- [Input for this task]:
|---|

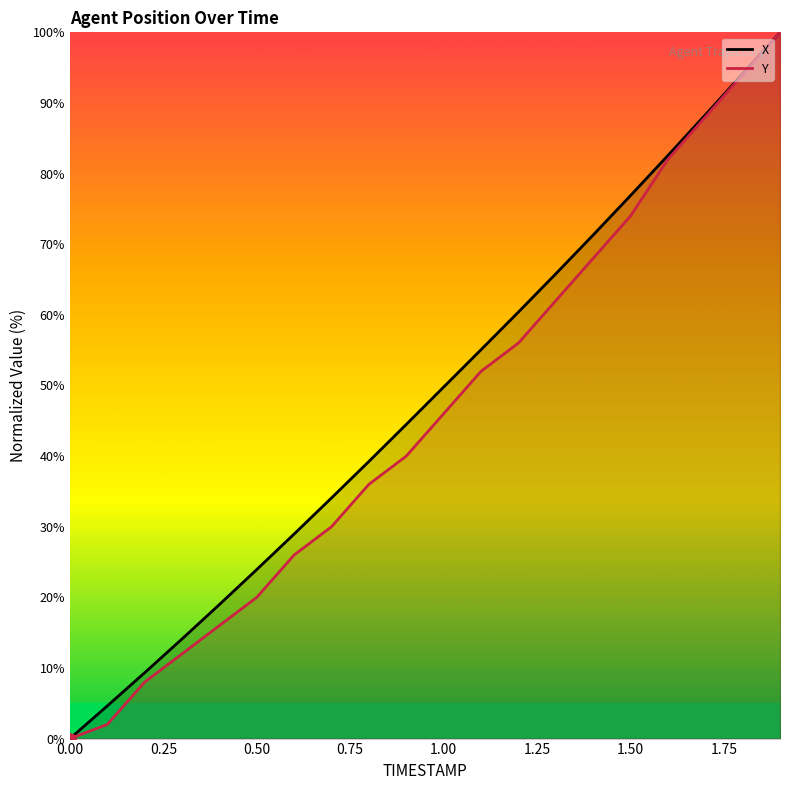

Which series has the largest Y range (max minus min)?

X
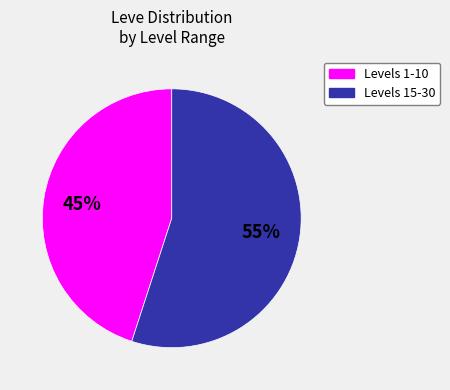

Is there a majority slice in this chart?

Yes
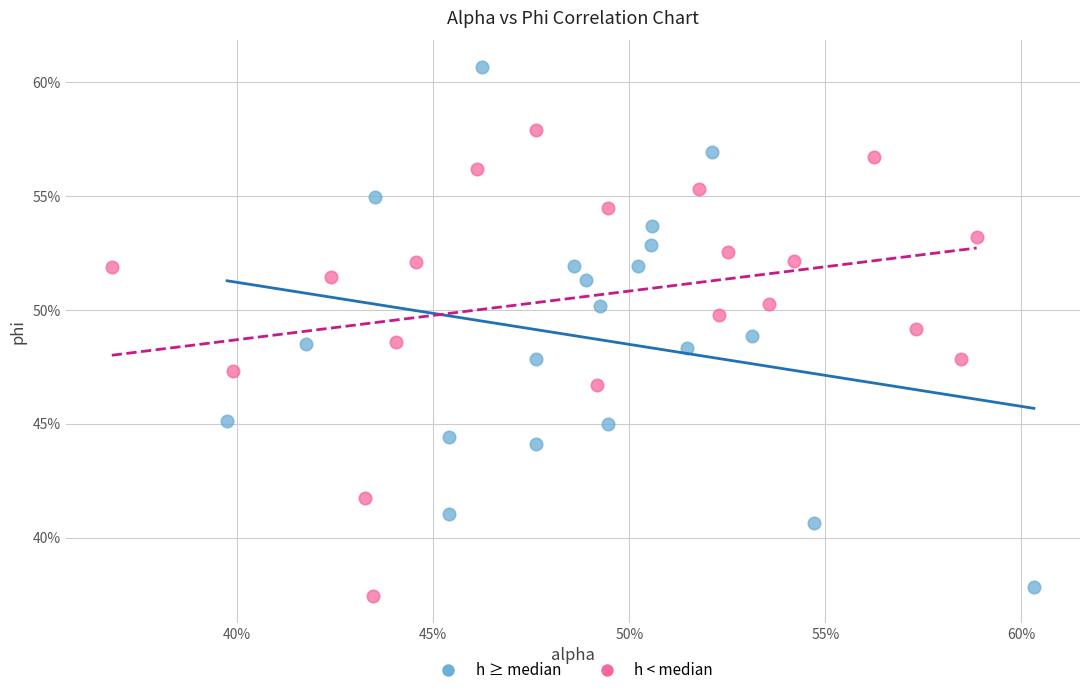

What are all the series names shown in the legend?

h ≥ median, h < median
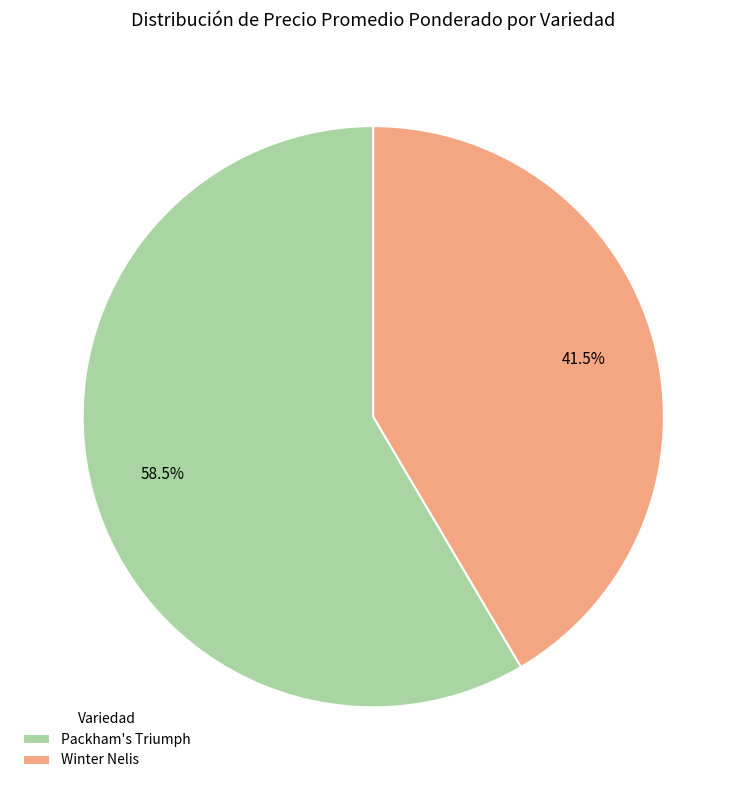

Rank the categories by value from lowest to highest.

Winter Nelis, Packham's Triumph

|---|

- [Exercise]:
Rewrite the records from the line with "Is there a majority slice in this chart?" through the end of the records, putting "items" in place of "categories" and keeping everything else the same. Leave the pictures out.

- [Exercise output]:
Is there a majority slice in this chart?

Yes

What are all the series names shown in the legend?

h ≥ median, h < median

Rank the items by value from lowest to highest.

Winter Nelis, Packham's Triumph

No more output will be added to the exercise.